Polymer-water partition coefficients in polymeric passive samplers

Passive samplers are of the most applied methods and tools for measuring concentration of hydrophobic organic compounds in water (c (1) (W)) in which the polymer-water partition coefficients (D) are of fundamental importance for reliability of measurements. Due to the cost and time associated with the experimental researches, development of a predictive method for estimation and evaluation of performance of polymeric passive samplers for various hydrophobic organic compounds is highly needed and valuable. For this purpose, in this work, following the fundamental chemical thermodynamic equations governing the concerned local equilibrium, successful attempts were made to establish a theoretical model of polymer-water partition coefficients. Flory-Huggins model based on the Hansen solubility parameters was used for calculation of activity coefficients. The method was examined for reliability of calculations using collected data of three polymeric passive samplers and ten compounds. A regression model of form ln(D) = 0.707ln(c (1) (p) ) - 2.7391 with an R (2) = 0.9744 was obtained to relate the polymer-water partition coefficients (D) and concentration of hydrophobic organic compounds in passive sampler (c (1) (p)).
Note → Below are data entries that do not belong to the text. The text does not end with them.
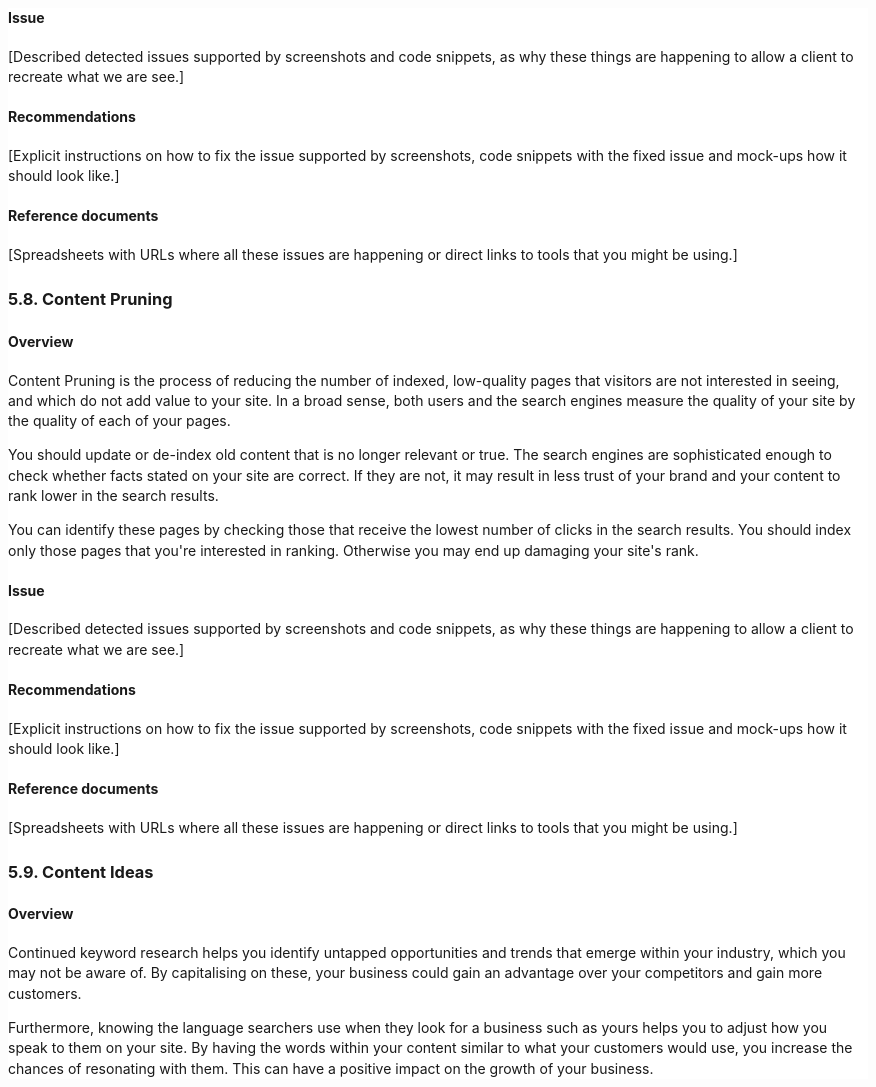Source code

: #### Issue

[Described detected issues supported by screenshots and code snippets, as why these things are happening to allow a client to recreate what we are see.]

#### Recommendations

[Explicit instructions on how to fix the issue supported by screenshots, code snippets with the fixed issue and mock-ups how it should look like.]

#### Reference documents

[Spreadsheets with URLs where all these issues are happening or direct links to tools that you might be using.]

### 5.8. Content Pruning

#### Overview

Content Pruning is the process of reducing the number of indexed, low-quality pages that visitors are not interested in seeing, and which do not add value to your site. In a broad sense, both users and the search engines measure the quality of your site by the quality of each of your pages.

You should update or de-index old content that is no longer relevant or true. The search engines are sophisticated enough to check whether facts stated on your site are correct. If they are not, it may result in less trust of your brand and your content to rank lower in the search results.

You can identify these pages by checking those that receive the lowest number of clicks in the search results. You should index only those pages that you're interested in ranking. Otherwise you may end up damaging your site's rank.

#### Issue

[Described detected issues supported by screenshots and code snippets, as why these things are happening to allow a client to recreate what we are see.]

#### Recommendations

[Explicit instructions on how to fix the issue supported by screenshots, code snippets with the fixed issue and mock-ups how it should look like.]

#### Reference documents

[Spreadsheets with URLs where all these issues are happening or direct links to tools that you might be using.]

### 5.9. Content Ideas

#### Overview

Continued keyword research helps you identify untapped opportunities and trends that emerge within your industry, which you may not be aware of. By capitalising on these, your business could gain an advantage over your competitors and gain more customers.

Furthermore, knowing the language searchers use when they look for a business such as yours helps you to adjust how you speak to them on your site. By having the words within your content similar to what your customers would use, you increase the chances of resonating with them. This can have a positive impact on the growth of your business.
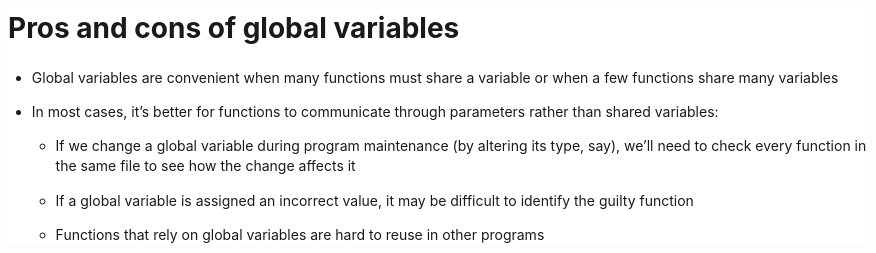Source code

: # Pros and cons of global variables

-   Global variables are convenient when many functions must share a
    variable or when a few functions share many variables

-   In most cases, it’s better for functions to communicate through
    parameters rather than shared variables:

    -   If we change a global variable during program maintenance (by
        altering its type, say), we’ll need to check every function in
        the same file to see how the change affects it

    -   If a global variable is assigned an incorrect value, it may be
        difficult to identify the guilty function

    -   Functions that rely on global variables are hard to reuse in
        other programs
It was also found that polymer-water partition coefficients are related to the concentration of hydrophobic organic compounds in water (c (1) (W)) as ln(D) = 2.412ln(c (1) (p)) - 9.348. Based on the results, the tie lines of concentration for hydrophobic organic compounds in passive sampler (c (1) (p) ) and concentration of hydrophobic organic compounds in water (c (1) (W)) are in the form of ln(c (1) (W)) = 0.293ln(c (1) (p)) + 2.734. The composition of water sample and the interaction parameters of dissolved compound-water and dissolved compound-polymer, temperature, etc. actively influence the values of partition coefficient. The discrepancy observed over experimental data can be simply justified based on the local condition of sampling sites which alter these effective factors.